The State Bar of California licensing test for already licensed attorneys is a high-stakes 100% subjective licensing test. It is not a valid or reliable test according to the State’s own testing expert. Furthermore, RAND Corporation statistical reports on the exam, over and over again going back over thirty years, prove this putative licensing test has a standard error of measurement shoddier than .48. The industry standard for grader agreement requires .85.
The evidence shows the purpose and effect of these subjective entry-level licensing tests is to provide a wall against competition. This wall obstructs equal access to the United States Courthouse. The results of this putative licensing test are not admissible into evidence under Daubert and FRE 700 series. There is little difference between requiring Black citizens to pass a literacy test in order to vote than requiring already licensed attorneys to pass another subjective bar exam in order to exercise their First Amendment rights in the United States Courthouse. Furthermore, there is no evidence the Delaware or New Jersey Bar exam for already licensed attorneys are more reliable that California’s licensing subterfuge.
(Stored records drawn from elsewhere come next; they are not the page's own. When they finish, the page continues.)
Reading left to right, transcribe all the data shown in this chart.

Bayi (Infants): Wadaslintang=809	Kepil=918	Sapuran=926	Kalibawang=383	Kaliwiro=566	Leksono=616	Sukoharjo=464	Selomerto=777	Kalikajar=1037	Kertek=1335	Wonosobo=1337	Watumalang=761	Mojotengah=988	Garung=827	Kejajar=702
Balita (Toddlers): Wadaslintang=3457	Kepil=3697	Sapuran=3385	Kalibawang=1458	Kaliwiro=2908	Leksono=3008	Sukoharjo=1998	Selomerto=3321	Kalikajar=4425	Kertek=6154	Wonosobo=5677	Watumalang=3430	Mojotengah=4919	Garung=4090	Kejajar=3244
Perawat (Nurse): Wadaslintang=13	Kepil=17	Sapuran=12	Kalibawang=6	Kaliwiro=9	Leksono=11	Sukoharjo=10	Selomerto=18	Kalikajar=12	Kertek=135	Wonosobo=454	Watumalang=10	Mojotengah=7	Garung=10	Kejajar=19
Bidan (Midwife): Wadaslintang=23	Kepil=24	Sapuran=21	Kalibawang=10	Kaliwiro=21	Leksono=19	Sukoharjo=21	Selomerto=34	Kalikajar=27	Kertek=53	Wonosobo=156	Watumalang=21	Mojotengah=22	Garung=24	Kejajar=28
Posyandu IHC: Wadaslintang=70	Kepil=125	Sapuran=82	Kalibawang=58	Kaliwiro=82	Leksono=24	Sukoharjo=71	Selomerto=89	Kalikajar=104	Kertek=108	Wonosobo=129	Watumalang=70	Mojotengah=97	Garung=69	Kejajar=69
As to fairness, if a licensing test is neither valid nor reliable, by definition it is not fair. It is arbitrary and irrational. Many subjects of federal law are not tested on any States bar exam. The ABA and UBE have concluded that it is not fair to require already licensed attorneys to take time off of from work and reinvent the wheel. The days when all lawyers practiced everything and were not specialists are long gone. PACER and COVID19 have revolutionized law practice in the federal courthouse.
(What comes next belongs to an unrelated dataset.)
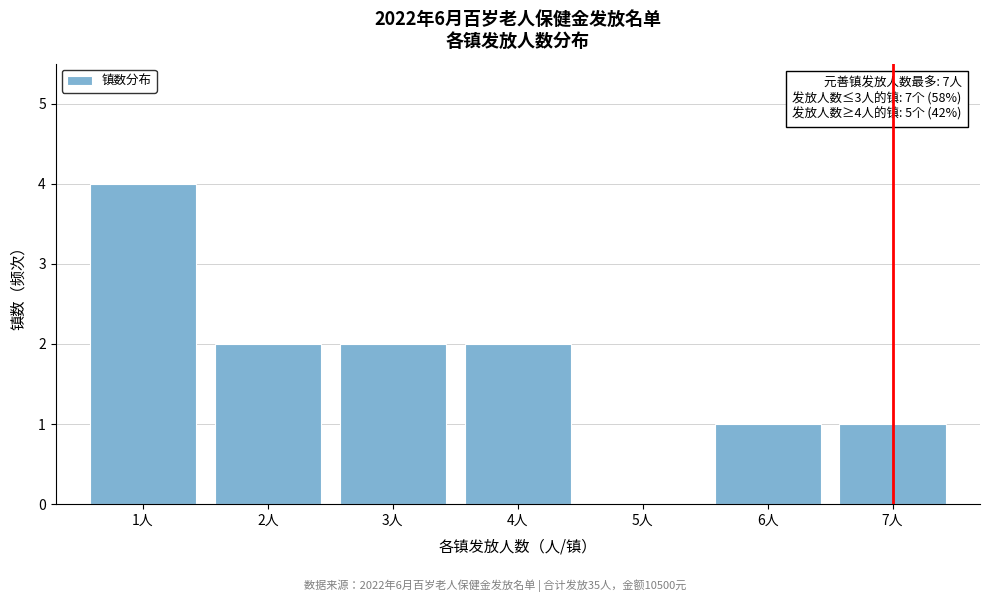

Reading right to left, transcribe all the data shown in this chart.

7人=1	6人=1	5人=0	4人=2	3人=2	2人=2	1人=4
It is also fundamentally unfair to lump already licensed attorneys with recent law school graduates who have never practiced law because the cognitive science of expertise and expert performance proves excellence is the product of experience and that it cannot be predicted. See K. Anders Ericsson, Ed., The Cambridge Handbook of Expertise and Expert Performance (Cambridge University Press 2006). K. Anders Ericsson is the leading pioneer in this cross-disciplinary field. Cognitive scientists have concluded that it takes 10,000 hours to develop true expertise in any field, taking the brain this long to assimilate all that it needs to know to achieve true mastery. The science of expertise and expert performance proves that experts surpass novices, those new to a profession, in seven major ways: (a) generating the best solution; (b) pattern recognition; (c) qualitative analysis; (d) self-monitoring skills in terms of their ability and knowing what they do not know; (e) choosing appropriate strategies; (f) seeing and exploiting opportunities; and (g) cognitive effort, meaning they work faster, with less effort, and greater control. Id. at 27.